You can see the path is different between common md and md-cluster, 
because we have
to check if all the bitmaps have the same sync_size or not, then set 
capacity and revalidate
disk.

>> @@ -8753,6 +8752,18 @@ static void check_sb_changes(struct mddev *mddev, struct md_rdev *rdev)
>>   	int role, ret;
>>   	char b[BDEVNAME_SIZE];
>>   
>> +	/*
>> +	 * If size is changed in another node then we need to
>> +	 * do resize as well.
>> +	 */
>> +	if (mddev->dev_sectors != le64_to_cpu(sb->size)) {
>> +		ret = mddev->pers->resize(mddev, le64_to_cpu(sb->size));
>> +		if (ret)
>> +			pr_info("md-cluster: resize failed\n");
>> +		else
>> +			bitmap_update_sb(mddev->bitmap);
>> +	}
> I'm confused, who will trigger this? The patch 10 only calls set_capacity.

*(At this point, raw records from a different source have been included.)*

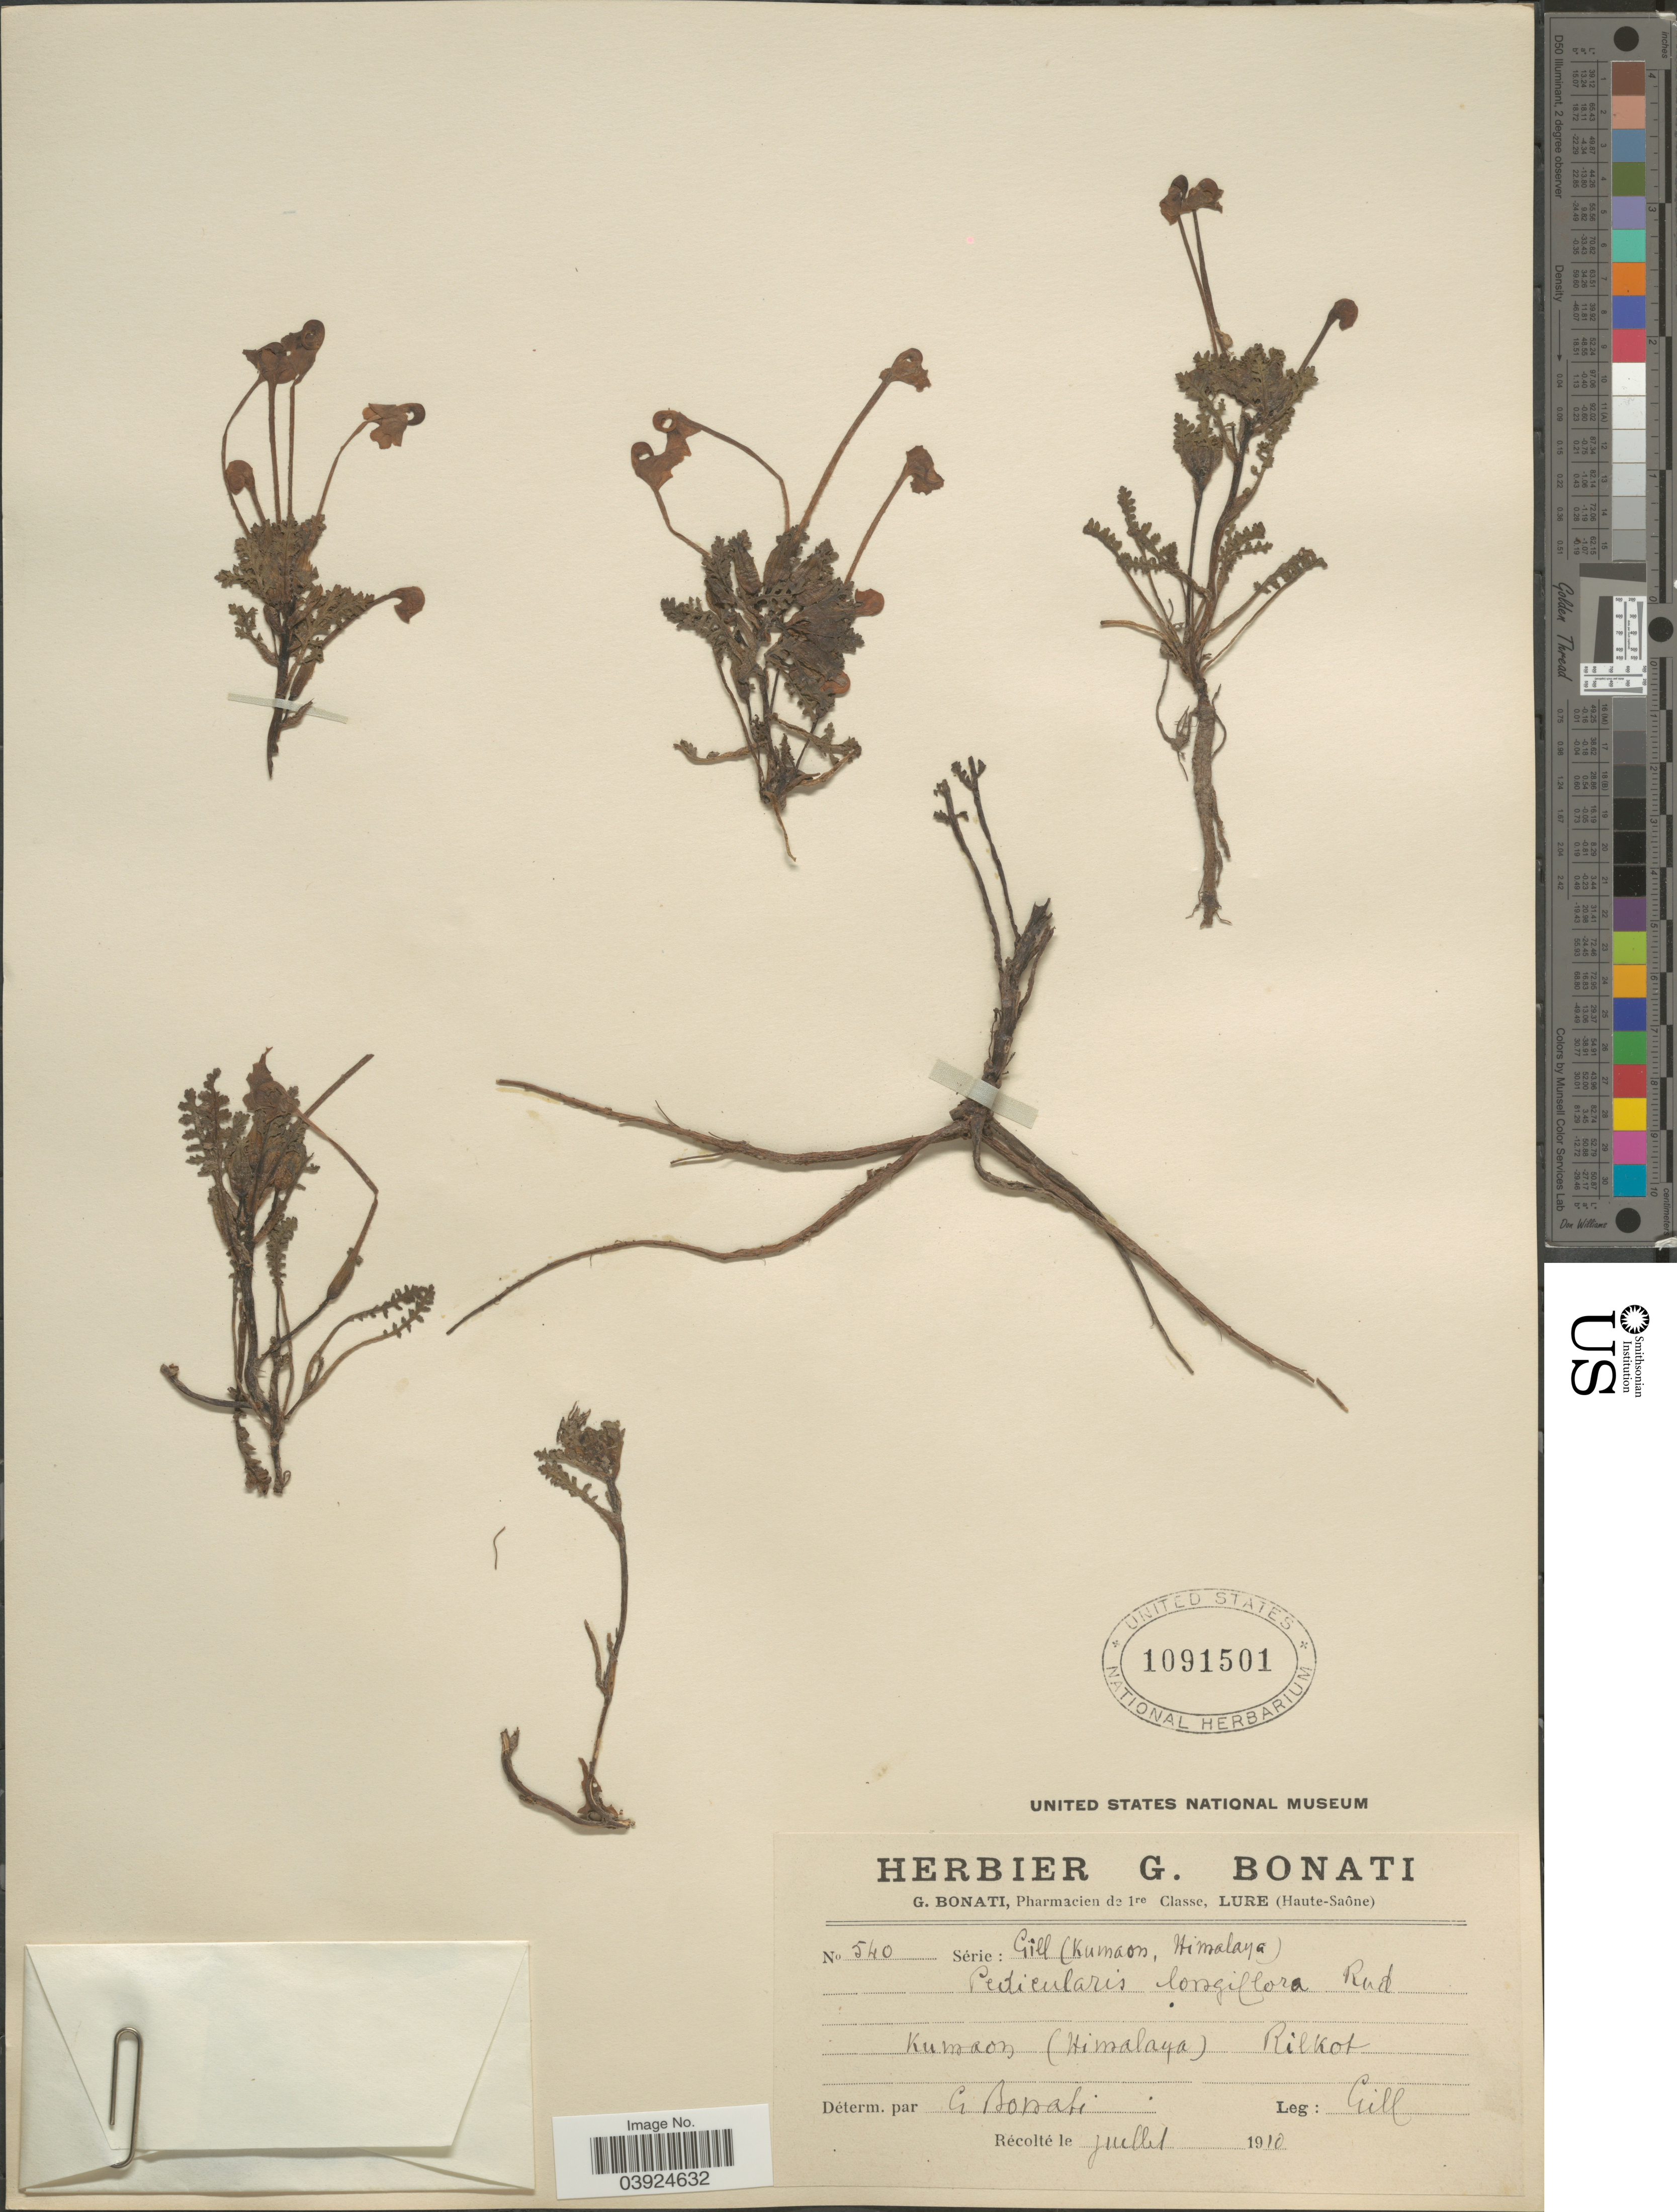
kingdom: Plantae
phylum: Tracheophyta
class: Magnoliopsida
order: Lamiales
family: Orobanchaceae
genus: Pedicularis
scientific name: Pedicularis longiflora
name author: Rudolph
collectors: -. Gill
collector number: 540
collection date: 1910-07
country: India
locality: Kumaon (Himalaya) Rilkot.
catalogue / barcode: US 1091501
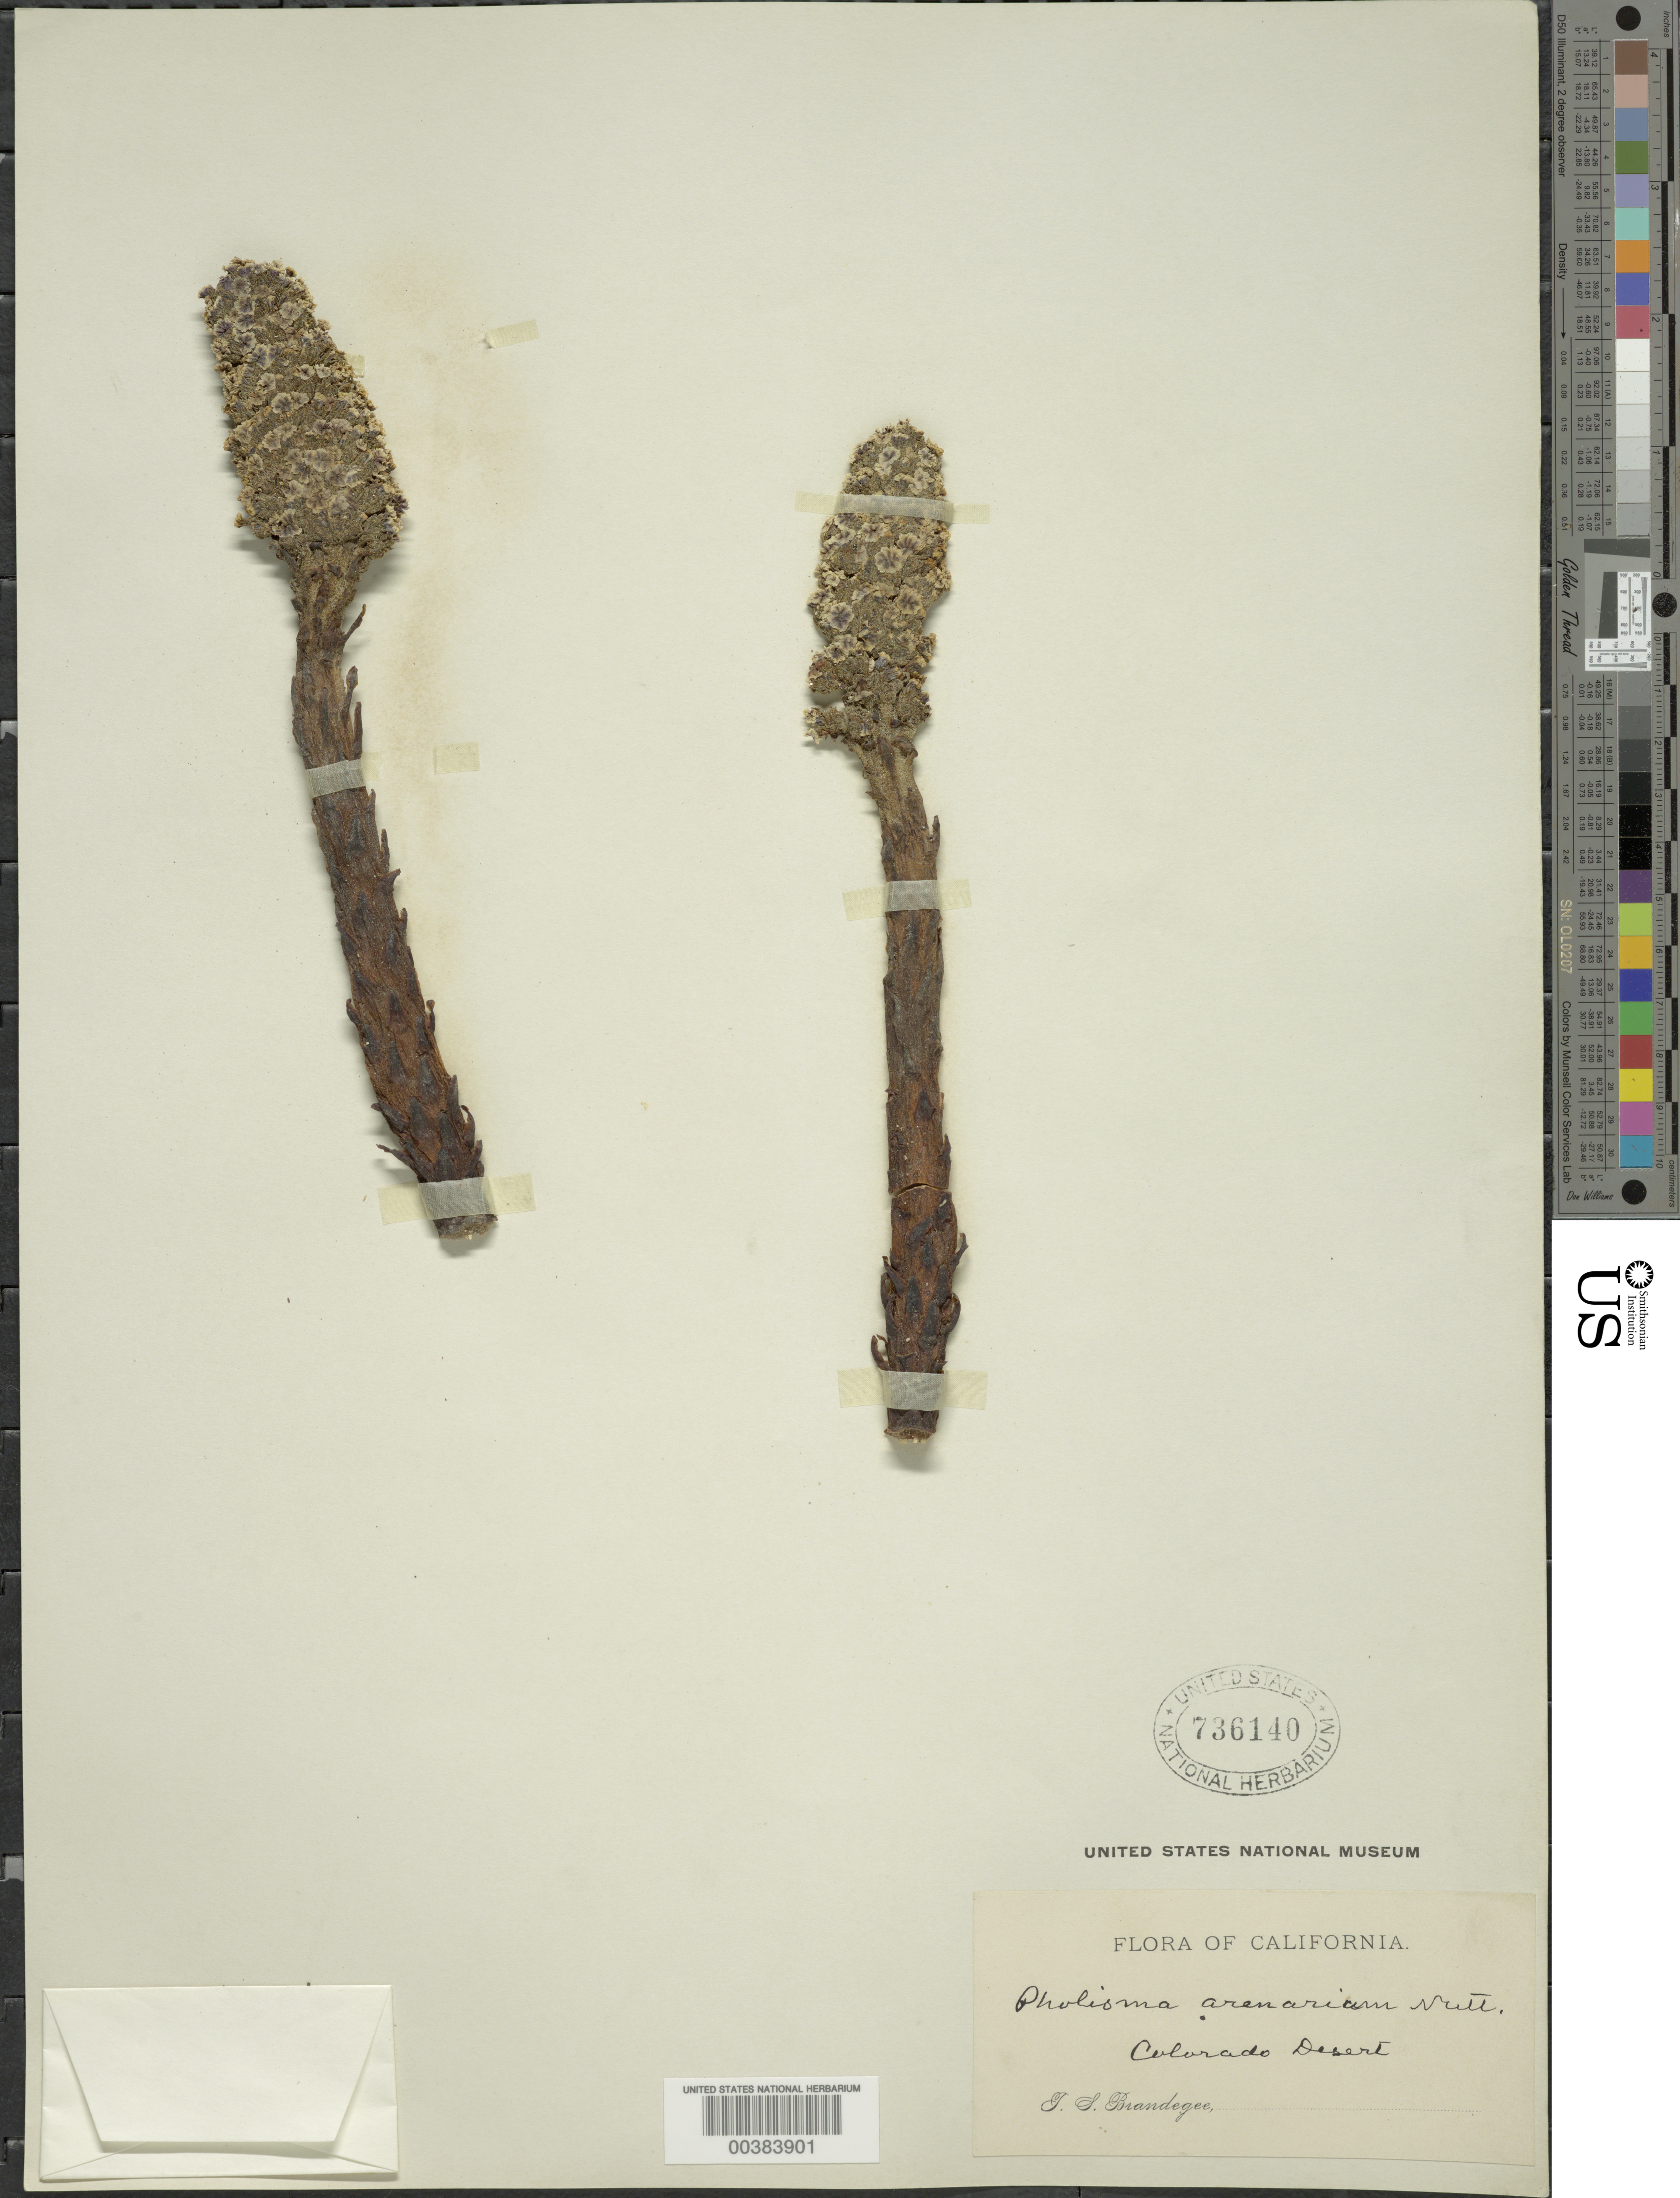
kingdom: Plantae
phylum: Tracheophyta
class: Magnoliopsida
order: Boraginales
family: Lennoaceae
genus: Pholisma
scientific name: Pholisma arenarium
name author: Nutt. ex Hook.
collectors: T. S. Brandegee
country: United States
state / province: California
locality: Colorado desert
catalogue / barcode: US 736140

process_metadata_update -> md_reload_sb -> check_sb_changes, so which
means if a node received METADATA_UPDATED msg, it will call the path.

And in this patch you may see that update_size sends the msg.

+static void update_size(struct mddev *mddev, sector_t old_dev_sectors)
+{
+	struct md_cluster_info *cinfo = mddev->cluster_info;
+	struct cluster_msg cmsg;
+	struct md_rdev *rdev;
+	int ret = 0;
+	int raid_slot = -1;
+
+	md_update_sb(mddev, 1);
+	lock_comm(cinfo, 1);
+
+	memset(&cmsg, 0, sizeof(cmsg));
+	cmsg.type = cpu_to_le32(METADATA_UPDATED);

> Please describe the details in each node. Also please add it to md-cluster.txt
> document.

Does it help?

diff --git a/Documentation/md/md-cluster.txt 
b/Documentation/md/md-cluster.txt
index 2663d49dd8a0..709439e687c2 100644
--- a/Documentation/md/md-cluster.txt
+++ b/Documentation/md/md-cluster.txt
@@ -71,8 +71,8 @@ There are three groups of locks for managing the device:

   3.1.1 METADATA_UPDATED: informs other nodes that the metadata has
     been updated, and the node must re-read the md superblock. This is
-   performed synchronously. It is primarily used to signal device
-   failure.
+   performed synchronously. We send this message if sb is updated or
+   the size is changed.

Thanks,
Guoqing